## THE RECORDS
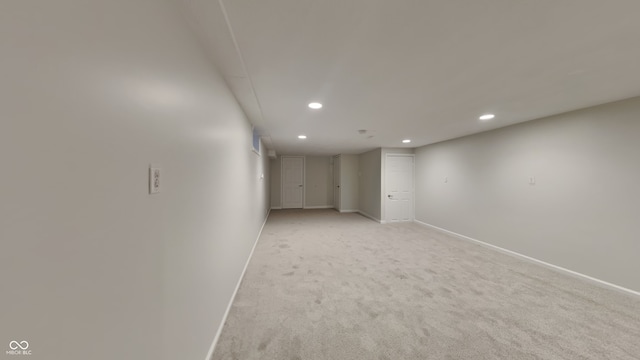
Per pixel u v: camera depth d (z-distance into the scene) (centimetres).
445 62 164
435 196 538
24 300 44
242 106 258
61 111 51
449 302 226
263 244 416
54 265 49
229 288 210
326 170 877
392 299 231
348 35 133
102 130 62
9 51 41
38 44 46
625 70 174
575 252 283
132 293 75
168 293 99
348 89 212
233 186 221
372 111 281
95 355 60
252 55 154
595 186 264
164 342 96
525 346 169
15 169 42
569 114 287
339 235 482
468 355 160
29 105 44
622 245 243
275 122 337
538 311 212
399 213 619
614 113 248
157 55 90
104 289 63
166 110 97
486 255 363
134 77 76
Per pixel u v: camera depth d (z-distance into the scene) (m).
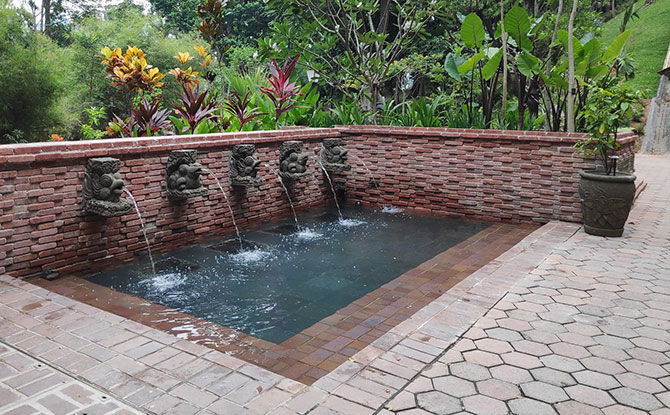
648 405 2.45
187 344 3.05
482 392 2.57
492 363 2.87
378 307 3.95
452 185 7.58
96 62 19.44
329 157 8.08
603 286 4.14
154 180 5.55
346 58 11.24
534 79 7.87
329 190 8.50
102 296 4.14
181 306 3.96
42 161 4.52
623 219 5.72
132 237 5.36
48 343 3.04
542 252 5.16
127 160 5.25
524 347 3.07
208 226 6.29
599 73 7.18
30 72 16.33
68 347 2.99
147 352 2.94
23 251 4.46
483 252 5.52
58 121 17.52
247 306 3.96
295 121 9.38
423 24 10.40
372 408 2.40
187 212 5.98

## TASK TO CARRY OUT
The copy must reproduce the listing above verbatim and contain no pictures.

## ANSWER SPACE
Per pixel u v: camera depth d (z-distance into the scene) (centimetres).
445 62 164
435 196 538
24 300 44
242 106 258
61 111 51
449 302 226
263 244 416
54 265 49
229 288 210
326 170 877
392 299 231
348 35 133
102 130 62
9 51 41
38 44 46
625 70 174
575 252 283
132 293 75
168 293 99
348 89 212
233 186 221
372 111 281
95 355 60
252 55 154
595 186 264
164 342 96
525 346 169
15 169 42
569 114 287
339 235 482
468 355 160
29 105 44
622 245 243
275 122 337
538 311 212
399 213 619
614 113 248
157 55 90
104 289 63
166 110 97
486 255 363
134 77 76
Per pixel u v: camera depth d (z-distance into the scene) (m).
648 405 2.45
187 344 3.05
482 392 2.57
492 363 2.87
378 307 3.95
452 185 7.58
96 62 19.44
329 157 8.08
603 286 4.14
154 180 5.55
346 58 11.24
534 79 7.87
329 190 8.50
102 296 4.14
181 306 3.96
42 161 4.52
623 219 5.72
132 237 5.36
48 343 3.04
542 252 5.16
127 160 5.25
524 347 3.07
208 226 6.29
599 73 7.18
30 72 16.33
68 347 2.99
147 352 2.94
23 251 4.46
483 252 5.52
58 121 17.52
247 306 3.96
295 121 9.38
423 24 10.40
372 408 2.40
187 212 5.98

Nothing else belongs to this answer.